HORS D’OEUVRE:  Simply an appetizer before a meal, hors d’oeuvre (pronounced “or duhrv”) is French in origin.  Comprised of “hors” which means outside, “de” meaning of, & “oeuvre” meaning (the main) work, it means a dish outside of the main course.  Customarily served with cocktails, they are usually one –  or two – bite size & can be cold or hot.  The purpose of the hors d’oeuvre is to whet the appetite; if there is a long waiting period between when the guests arrive & when the meal is served, for example, during a cocktail hour. Antipasto is the Italian word for hors d’oeuvre, literally meaning “before the meal.”  In Italian cuisine, this typically consists of cold foods such as cheeses & raw or marinated vegetables, as well as meats, especially cured meats such as prosciutto & sometimes salads.

RUMAKI HORS D’OEUVRE:  Combine a piece of chicken liver that’s been marinated in soy sauce, garlic, & ginger, with a water chestnut slice & a strip of bacon; skewer it together with a toothpick, & grill or broil it till the chicken liver is cooked & the bacon is crisp.

SAMOSA:  Have you ever eaten samosa?  Do you know what they are? Samosa (pronounce it sah–MOH–sah) are deep–fried East Indian snacks (I‘ve also seen them as appetizers on the menu of one or two restaurants).  A triangular piece of pastry is wrapped around a filling of meat and/or veggies, & frequently these delicious goodies are served with a dipping sauce.

TAPAS:  A “tapa” is a small meal or snack eaten between main meals. Its origin is credited two ways beginning in Spain. Spanish king Alfonso the 10th, the Wise, was ill & had to take small bites of food with some wine between meals. He then ordered all inns to serve food with wine. The small meals were welcomed by farmers & union workers, which allowed them to continue working until it was time for the main meal. The other story claims that tapas began in Andalusia, the home of sherry. Customers & travellers were given pieces of bread to cover the glasses. “Tapa” means lid or cover. This led to innkeepers adding ham, sausage, seafood, or cheese to the bread. Tapas have evolved into an array of dishes, which are eaten at all times of the day & night.


SAVORY BISCUITS:  One thing you could do way in advance are tiny savoury biscuits (especially nice with a little cheddar, poppy or sesame seed or a fresh herb worked into the dough). Cut them into shapes with canapé cutters (or small cookie cutters), bake & freeze. When you’re ready to serve, thaw, warm just a bit & split & serve with … slivers of ham & Dijon, a really nice cheddar with chutney, brie, smoked turkey & havarti, a hint of onion & smoked salmon…whatever you like.

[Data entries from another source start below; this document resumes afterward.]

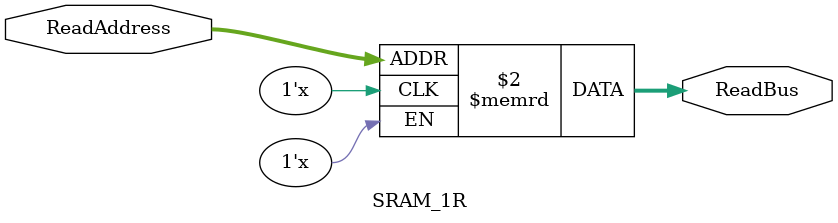
<source format=v>
/*module************************************
*
* NAME:  sram_1R
*
* DESCRIPTION:   
*	Input Buffer: 1024*8bits, 1 read port
*  
* REVISION HISTORY
*   Date     Programmer    Description
*   2/4/13   Wenxu Zhao    Version 1.0
*    
*M*/

module SRAM_1R (ReadAddress, ReadBus);
input  [12:0] ReadAddress; // Change as you change size of SRAM
output [7:0] ReadBus;

reg [7:0] Register [0:1023];   // 1024 words, with each 8 bits wide
reg [7:0] ReadBus;

// Note the 4 ns delay - this is the OUTPUT DELAY FOR THE MEMORY FOR SYNTHESIS
always@(*)
  begin 
    #4 ReadBus  =  Register[ReadAddress];
  end
endmodule

</source>
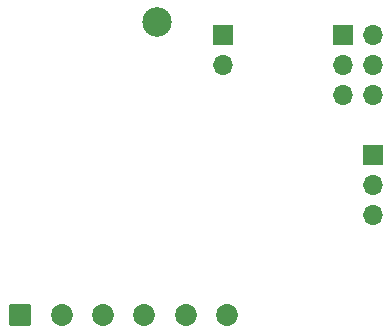
<source format=gbs>
G04 #@! TF.GenerationSoftware,KiCad,Pcbnew,8.0.8*
G04 #@! TF.CreationDate,2025-03-05T20:48:14-06:00*
G04 #@! TF.ProjectId,Incipit11,496e6369-7069-4743-9131-2e6b69636164,A*
G04 #@! TF.SameCoordinates,Original*
G04 #@! TF.FileFunction,Soldermask,Bot*
G04 #@! TF.FilePolarity,Negative*
%FSLAX46Y46*%
G04 Gerber Fmt 4.6, Leading zero omitted, Abs format (unit mm)*
G04 Created by KiCad (PCBNEW 8.0.8) date 2025-03-05 20:48:14*
%MOMM*%
%LPD*%
G01*
G04 APERTURE LIST*
G04 Aperture macros list*
%AMRoundRect*
0 Rectangle with rounded corners*
0 $1 Rounding radius*
0 $2 $3 $4 $5 $6 $7 $8 $9 X,Y pos of 4 corners*
0 Add a 4 corners polygon primitive as box body*
4,1,4,$2,$3,$4,$5,$6,$7,$8,$9,$2,$3,0*
0 Add four circle primitives for the rounded corners*
1,1,$1+$1,$2,$3*
1,1,$1+$1,$4,$5*
1,1,$1+$1,$6,$7*
1,1,$1+$1,$8,$9*
0 Add four rect primitives between the rounded corners*
20,1,$1+$1,$2,$3,$4,$5,0*
20,1,$1+$1,$4,$5,$6,$7,0*
20,1,$1+$1,$6,$7,$8,$9,0*
20,1,$1+$1,$8,$9,$2,$3,0*%
G04 Aperture macros list end*
%ADD10RoundRect,0.102000X-0.825000X-0.825000X0.825000X-0.825000X0.825000X0.825000X-0.825000X0.825000X0*%
%ADD11C,1.854000*%
%ADD12R,1.700000X1.700000*%
%ADD13O,1.700000X1.700000*%
%ADD14C,2.500000*%
G04 APERTURE END LIST*
D10*
X76800000Y-105000000D03*
D11*
X80300000Y-105000000D03*
X83800000Y-105000000D03*
X87300000Y-105000000D03*
X90800000Y-105000000D03*
X94300000Y-105000000D03*
D12*
X93980000Y-81280000D03*
D13*
X93980000Y-83820000D03*
D12*
X106680000Y-91440000D03*
D13*
X106680000Y-93980000D03*
X106680000Y-96520000D03*
D12*
X104140000Y-81280000D03*
D13*
X106680000Y-81280000D03*
X104140000Y-83820000D03*
X106680000Y-83820000D03*
X104140000Y-86360000D03*
X106680000Y-86360000D03*
D14*
X88400000Y-80200000D03*
M02*

</source>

BACON/PINEAPPLE BITS:  Wrap pineapple chunks with bacon, Broil. Serve with Chinese Mustard.

CHERRY TOMATOES WITH PATE:  Hollow out cherry tomatoes & fill with your favourite pate.

CHICKEN OR SEAFOOD SALAD:  A good hors d’oeuvres is to take wonton wrappers ( or egg roll wrappers cut in ¼’s). Spray mini muffin tins with cooking spray, push one wrapper down into well leaving corners hang over top, spray again & then bake at 350°F (180°C) until crisp & lightly brown (I think about 15 minutes – watch the first batch to see how long it takes as I can’t remember). Remove from pans and cook on wire racks. After cooling these can be stored in covered containers until ready to fill. Fill with chicken or seafood salad. They hold about 1 Tbs.  As these can be made ahead & quickly filled they are good to serve. Also are filling.

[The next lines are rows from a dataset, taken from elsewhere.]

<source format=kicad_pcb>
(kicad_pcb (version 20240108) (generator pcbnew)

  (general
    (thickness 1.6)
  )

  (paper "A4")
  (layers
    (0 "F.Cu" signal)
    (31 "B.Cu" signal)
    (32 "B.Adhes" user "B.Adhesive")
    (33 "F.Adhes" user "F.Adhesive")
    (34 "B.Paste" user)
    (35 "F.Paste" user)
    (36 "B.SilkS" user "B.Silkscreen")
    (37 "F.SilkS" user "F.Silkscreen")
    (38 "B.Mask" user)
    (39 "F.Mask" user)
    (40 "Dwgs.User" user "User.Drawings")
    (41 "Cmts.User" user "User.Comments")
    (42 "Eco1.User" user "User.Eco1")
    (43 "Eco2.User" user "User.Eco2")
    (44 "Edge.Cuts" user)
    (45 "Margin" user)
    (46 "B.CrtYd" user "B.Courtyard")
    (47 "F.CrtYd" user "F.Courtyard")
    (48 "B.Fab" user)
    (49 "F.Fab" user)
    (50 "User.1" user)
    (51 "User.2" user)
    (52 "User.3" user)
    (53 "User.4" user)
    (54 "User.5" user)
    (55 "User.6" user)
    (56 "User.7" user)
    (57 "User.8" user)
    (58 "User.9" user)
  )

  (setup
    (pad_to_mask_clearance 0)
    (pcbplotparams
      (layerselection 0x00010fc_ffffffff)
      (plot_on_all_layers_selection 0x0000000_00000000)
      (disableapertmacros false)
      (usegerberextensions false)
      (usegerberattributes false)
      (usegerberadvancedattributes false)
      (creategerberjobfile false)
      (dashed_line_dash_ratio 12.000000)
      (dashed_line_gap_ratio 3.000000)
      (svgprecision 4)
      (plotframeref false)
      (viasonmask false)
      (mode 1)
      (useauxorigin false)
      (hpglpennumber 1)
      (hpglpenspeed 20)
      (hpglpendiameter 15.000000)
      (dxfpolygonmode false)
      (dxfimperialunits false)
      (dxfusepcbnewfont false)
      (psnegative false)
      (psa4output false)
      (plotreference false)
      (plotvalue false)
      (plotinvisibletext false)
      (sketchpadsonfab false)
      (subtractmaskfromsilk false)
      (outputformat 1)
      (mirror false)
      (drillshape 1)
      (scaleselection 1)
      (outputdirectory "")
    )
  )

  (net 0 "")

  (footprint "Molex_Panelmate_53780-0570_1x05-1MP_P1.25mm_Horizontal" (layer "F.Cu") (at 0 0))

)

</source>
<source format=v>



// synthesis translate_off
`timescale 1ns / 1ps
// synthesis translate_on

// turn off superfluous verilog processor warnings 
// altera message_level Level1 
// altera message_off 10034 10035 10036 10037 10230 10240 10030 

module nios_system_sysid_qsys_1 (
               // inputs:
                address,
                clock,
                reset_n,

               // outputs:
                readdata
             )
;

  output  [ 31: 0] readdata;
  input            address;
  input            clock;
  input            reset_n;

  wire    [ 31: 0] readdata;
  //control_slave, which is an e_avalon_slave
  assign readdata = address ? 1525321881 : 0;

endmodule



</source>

TART SHELLS:  Go buy those little tart shells in the freezer section & buy a brie cheese & a jar of Major Gray Chutney. Put a small amount of chutney in the bottom of a shell & then a small chunk of brie & bake them off. Makes great finger food & very tasty. Cut the rind off the brie.

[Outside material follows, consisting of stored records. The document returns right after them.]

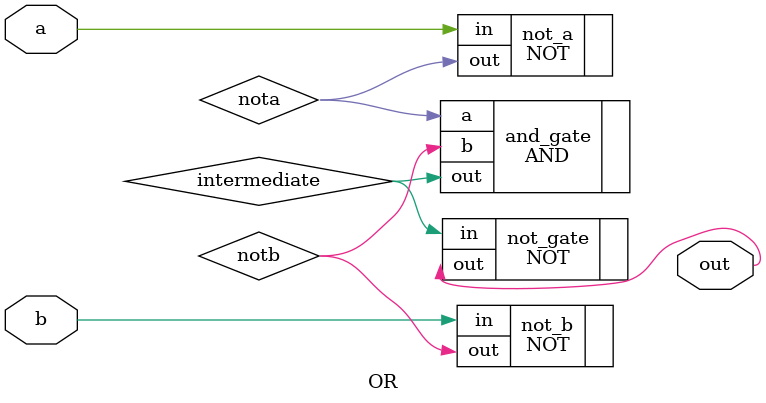
<source format=v>
module OR (
    input a, b,
    output out
);
    wire nota, notb, intermediate;
    NOT not_a (
        .in(a),
        .out(nota)
    );
    NOT not_b (
        .in(b),
        .out(notb)
    );
    AND and_gate (
        .a(nota),
        .b(notb),
        .out(intermediate)
    );
    NOT not_gate (
        .in(intermediate),
        .out(out)
    );
endmodule
</source>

HEARTS OF PALM WITH SMOKED SALMON:  Roll a slice of lox around one piece of canned hearts of palm – slice into ¾ inch slices. When I ran out of smoke salmon I used prosciutto. The salmon wrapped pieces went quickly.

QUICK & EASY KIELBASA:  Cut kielbasa into bite size pieces. Spread in oven-proof baking dish. Cover with whole cranberry sauce, sprinkle with brown sugar. Bake till hot & sort of crispy on top, 350°F (180°C) for 20-30 minutes.

TORTILLA WRAP:  I take softened cream cheese & add things like diced ham and crushed pineapple, or diced ham, finely chopped green onions, garlic powder & dill, or dried beef, red onion, & garlic powder. Whatever you add, you mix well with the cream cheese. Then I spread the mixture on large tortilla shells & roll up. Then I put them in a long pan or on a platter & wrap up and put in the refrigerator overnight so they will firm up some. The next day I take & cut them into about 1″ slices & they have a pinwheel effect. They aren’t difficult & are pretty popular. What you add to the softened cream cheese is really up to your imagination, & budget.

SMOKED SAUSAGES:  Heat up some Lit’l Smokies & serve with a dip made by blending & heating equal parts red currant jelly & yellow mustard. These will disappear so fast you won’t know what hit you.

CRACKERS:  Almost anything served on a cracker, dips, spreads, etc., taste just as good on a slice of cucumber, assuming you like cucumbers.

HEART OF PALM:  An elegant appetizer is hearts of palm, cut into 1-inch slices, with strips of nova salmon or lox wrapped around, & speared with a toothpick. A little chopped fresh parsley, dill or chives sprinkled on top is attractive. Serve with a side dish of mayonnaise mixed with capers & drops of lemon juice to taste.

HAM ROLLS:  Mix softened cream cheese with horseradish & Worcestershire to taste. Spread on boiled or deli style sliced ham, roll up, chill & slice into bite size pieces. I do the same with a dill pickle. I also spread salami with a good mustard, add a piece of cheese & repeat as above. My husband likes a piece of lettuce rolled up in these too. Since they go pretty quick, the lettuce doesn’t get limp. I have used various luncheon meats with various fillings & they have all been hits. You can use your own ideas to roll up. I never have anything left.

POTATO CHIP CRISPER:  Before serving potato chips alongside the rest of the dinner, warm them up in the oven at 200 degrees for five minutes in the bowl you will serve them in. This brings out their flavour and makes them crisp again.

CREAM CHEESE TOPPINGS:  Cream cheese – has long been a versatile food to build a quick appetizer around.  Top cream cheese with any of the following for a quick & easy appetizer:

  • green pepper jelly
  • drained small shrimp & cocktail sauce
  • chopped pickle or pickle relish
  • a dash of Worcestershire sauce & chives
  • chopped chutney & a dash of curry powder

Each of these combinations can be served with crackers, thin–sliced toast or chips.

QUICK WEDGES:  Make sure to have unusual chutneys or jellies on hand to pour over a square of cream cheese or a wedge of Cheddar then serve with crackers.

RELISH TRAY TIP:  Marinate celery , carrot  & cucumber sticks & onion slices in Italian dressing for a relish tray.